ACCUMOLI (Web Desk) – At least 120 people have died after a powerful earthquake struck a remote area of central Italy Wednesday, said Prime Minister Matteo Renzi, warning that the figure could still rise.

Some 368 people were injured in the tremor, he said at a press conference in the Rieti region, not far from the epicentre of the 6.0-6.2 magnitude quake.

“This is not a final toll,” Renzi added.

Hundreds of people were facing a chilly night in hastily assembled tents as the risk of aftershocks made it too risky for them to return to their homes.

Scores of buildings were reduced to dusty piles of masonry in communities close to the epicentre of the pre-dawn quake, which had a magnitude of between 6.0 and 6.2.

It hit a remote area straddling Umbria, Marche and Lazio at a time of year when second home owners and other visitors swell the number of people staying there. Many of the victims were from Rome.

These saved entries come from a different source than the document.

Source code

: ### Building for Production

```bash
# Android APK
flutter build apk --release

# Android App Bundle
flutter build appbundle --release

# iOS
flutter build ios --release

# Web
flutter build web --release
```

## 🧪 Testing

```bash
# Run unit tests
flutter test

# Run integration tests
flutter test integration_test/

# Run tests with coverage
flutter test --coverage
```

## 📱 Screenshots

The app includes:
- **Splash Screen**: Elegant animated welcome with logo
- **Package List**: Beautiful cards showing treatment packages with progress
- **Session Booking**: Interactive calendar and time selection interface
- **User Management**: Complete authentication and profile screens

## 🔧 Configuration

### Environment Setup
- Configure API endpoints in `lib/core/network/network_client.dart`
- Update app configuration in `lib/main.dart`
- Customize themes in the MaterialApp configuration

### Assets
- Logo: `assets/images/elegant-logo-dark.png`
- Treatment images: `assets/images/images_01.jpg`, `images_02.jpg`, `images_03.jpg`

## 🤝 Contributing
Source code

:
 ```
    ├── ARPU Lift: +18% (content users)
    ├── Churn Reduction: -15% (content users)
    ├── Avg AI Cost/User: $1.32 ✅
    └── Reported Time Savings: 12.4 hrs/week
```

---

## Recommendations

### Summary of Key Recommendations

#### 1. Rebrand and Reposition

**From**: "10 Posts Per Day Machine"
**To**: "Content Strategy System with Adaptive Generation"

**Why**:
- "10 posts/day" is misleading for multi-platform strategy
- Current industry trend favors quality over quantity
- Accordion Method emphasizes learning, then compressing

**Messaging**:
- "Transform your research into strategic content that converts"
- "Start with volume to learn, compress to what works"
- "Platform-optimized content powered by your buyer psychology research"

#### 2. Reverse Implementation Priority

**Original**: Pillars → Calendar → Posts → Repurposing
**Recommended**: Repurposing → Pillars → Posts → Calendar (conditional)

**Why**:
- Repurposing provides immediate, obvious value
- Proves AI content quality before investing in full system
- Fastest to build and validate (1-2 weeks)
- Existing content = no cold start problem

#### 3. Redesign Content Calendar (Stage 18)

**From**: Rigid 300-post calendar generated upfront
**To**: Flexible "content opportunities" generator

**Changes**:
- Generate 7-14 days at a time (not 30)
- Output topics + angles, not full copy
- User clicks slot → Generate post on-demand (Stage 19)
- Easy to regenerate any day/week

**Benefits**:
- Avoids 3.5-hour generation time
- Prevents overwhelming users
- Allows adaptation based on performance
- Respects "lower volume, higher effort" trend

The devastated area is just to the north of L’Aquila, the city where some 300 people died in a previous quake in 2009.

Italy’s civil protection unit confirmed 73 fatalities in and around the villages of Amatrice, Accumoli and Arquata del Tronto.

Guido Bordo, 69, lost his sister and her husband after they were trapped inside their holiday house in the hamlet of Illica, near Accumoli.

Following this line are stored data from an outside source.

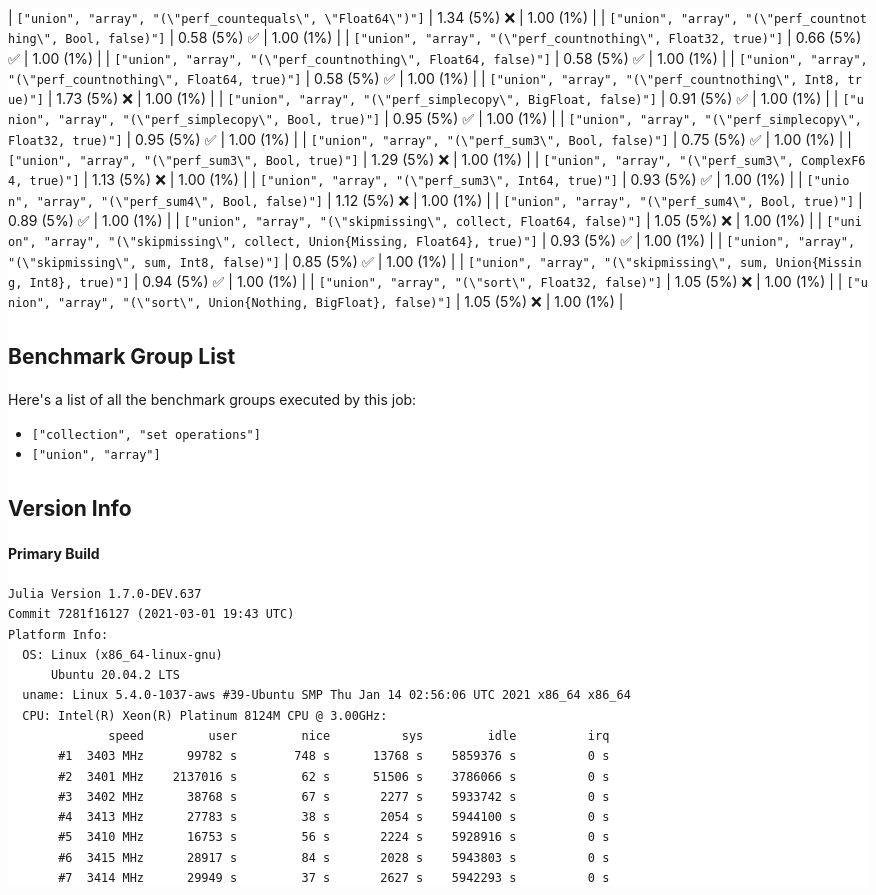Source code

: | `["union", "array", "(\"perf_countequals\", \"Float64\")"]` | 1.34 (5%) :x: | 1.00 (1%)  |
| `["union", "array", "(\"perf_countnothing\", Bool, false)"]` | 0.58 (5%) :white_check_mark: | 1.00 (1%)  |
| `["union", "array", "(\"perf_countnothing\", Float32, true)"]` | 0.66 (5%) :white_check_mark: | 1.00 (1%)  |
| `["union", "array", "(\"perf_countnothing\", Float64, false)"]` | 0.58 (5%) :white_check_mark: | 1.00 (1%)  |
| `["union", "array", "(\"perf_countnothing\", Float64, true)"]` | 0.58 (5%) :white_check_mark: | 1.00 (1%)  |
| `["union", "array", "(\"perf_countnothing\", Int8, true)"]` | 1.73 (5%) :x: | 1.00 (1%)  |
| `["union", "array", "(\"perf_simplecopy\", BigFloat, false)"]` | 0.91 (5%) :white_check_mark: | 1.00 (1%)  |
| `["union", "array", "(\"perf_simplecopy\", Bool, true)"]` | 0.95 (5%) :white_check_mark: | 1.00 (1%)  |
| `["union", "array", "(\"perf_simplecopy\", Float32, true)"]` | 0.95 (5%) :white_check_mark: | 1.00 (1%)  |
| `["union", "array", "(\"perf_sum3\", Bool, false)"]` | 0.75 (5%) :white_check_mark: | 1.00 (1%)  |
| `["union", "array", "(\"perf_sum3\", Bool, true)"]` | 1.29 (5%) :x: | 1.00 (1%)  |
| `["union", "array", "(\"perf_sum3\", ComplexF64, true)"]` | 1.13 (5%) :x: | 1.00 (1%)  |
| `["union", "array", "(\"perf_sum3\", Int64, true)"]` | 0.93 (5%) :white_check_mark: | 1.00 (1%)  |
| `["union", "array", "(\"perf_sum4\", Bool, false)"]` | 1.12 (5%) :x: | 1.00 (1%)  |
| `["union", "array", "(\"perf_sum4\", Bool, true)"]` | 0.89 (5%) :white_check_mark: | 1.00 (1%)  |
| `["union", "array", "(\"skipmissing\", collect, Float64, false)"]` | 1.05 (5%) :x: | 1.00 (1%)  |
| `["union", "array", "(\"skipmissing\", collect, Union{Missing, Float64}, true)"]` | 0.93 (5%) :white_check_mark: | 1.00 (1%)  |
| `["union", "array", "(\"skipmissing\", sum, Int8, false)"]` | 0.85 (5%) :white_check_mark: | 1.00 (1%)  |
| `["union", "array", "(\"skipmissing\", sum, Union{Missing, Int8}, true)"]` | 0.94 (5%) :white_check_mark: | 1.00 (1%)  |
| `["union", "array", "(\"sort\", Float32, false)"]` | 1.05 (5%) :x: | 1.00 (1%)  |
| `["union", "array", "(\"sort\", Union{Nothing, BigFloat}, false)"]` | 1.05 (5%) :x: | 1.00 (1%)  |

## Benchmark Group List

Here's a list of all the benchmark groups executed by this job:

- `["collection", "set operations"]`
- `["union", "array"]`

## Version Info

#### Primary Build

```
Julia Version 1.7.0-DEV.637
Commit 7281f16127 (2021-03-01 19:43 UTC)
Platform Info:
  OS: Linux (x86_64-linux-gnu)
      Ubuntu 20.04.2 LTS
  uname: Linux 5.4.0-1037-aws #39-Ubuntu SMP Thu Jan 14 02:56:06 UTC 2021 x86_64 x86_64
  CPU: Intel(R) Xeon(R) Platinum 8124M CPU @ 3.00GHz: 
              speed         user         nice          sys         idle          irq
       #1  3403 MHz      99782 s        748 s      13768 s    5859376 s          0 s
       #2  3401 MHz    2137016 s         62 s      51506 s    3786066 s          0 s
       #3  3402 MHz      38768 s         67 s       2277 s    5933742 s          0 s
       #4  3413 MHz      27783 s         38 s       2054 s    5944100 s          0 s
       #5  3410 MHz      16753 s         56 s       2224 s    5928916 s          0 s
       #6  3415 MHz      28917 s         84 s       2028 s    5943803 s          0 s
       #7  3414 MHz      29949 s         37 s       2627 s    5942293 s          0 s
```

“There’s no sound from them, we only heard their cats,” he told AFP before the deaths were confirmed.

“I wasn’t here, as soon as the quake happened, I rushed here. They managed to pull my sister’s children out, they’re in hospital now,” he added, wringing his hands in anguish.

Sergio Camosi escaped in his underwear with his wife and daughter just before his house caved in. “We ran down the stairs but the door was blocked by stones so we had to climb out the window,” he said tearfully.

The victims included a nine-month-old baby girl whose parents survived, an 18-month-old toddler and two other young children who died along with their parents in Accumoli.

Two boys aged four and seven were saved by their quick-thinking grandmother, who ushered them under a bed as soon as the shaking began, according to reports. She also survived but lost her husband. And there were sobs in Illica when two sisters were reunited with their poodle, Lello, pulled alive from their abandoned house.